Transcribe the text in each of the rows below verbatim, omitting the pictures from your answer.

→ **Records to process**:
◆ ◆ ◆ ◆ ◆ ◆ ◆
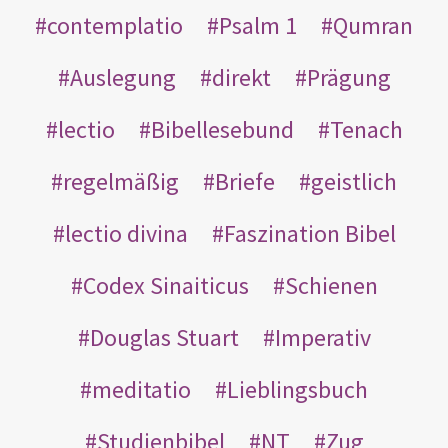
contemplatio
Psalm 1
Qumran
Auslegung
direkt
Prägung
lectio
Bibellesebund
Tenach
regelmäßig
Briefe
geistlich
lectio divina
Faszination Bibel
Codex Sinaiticus
Schienen
Douglas Stuart
Imperativ
meditatio
Lieblingsbuch
Studienbibel
NT
Zug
◆ ◆ ◆ ◆ ◆ ◆ ◆
→ **Response for this exercise**:
contemplatio
Psalm 1
Qumran
Auslegung
direkt
Prägung
lectio
Bibellesebund
Tenach
regelmäßig
Briefe
geistlich
lectio divina
Faszination Bibel
Codex Sinaiticus
Schienen
Douglas Stuart
Imperativ
meditatio
Lieblingsbuch
Studienbibel
NT
Zug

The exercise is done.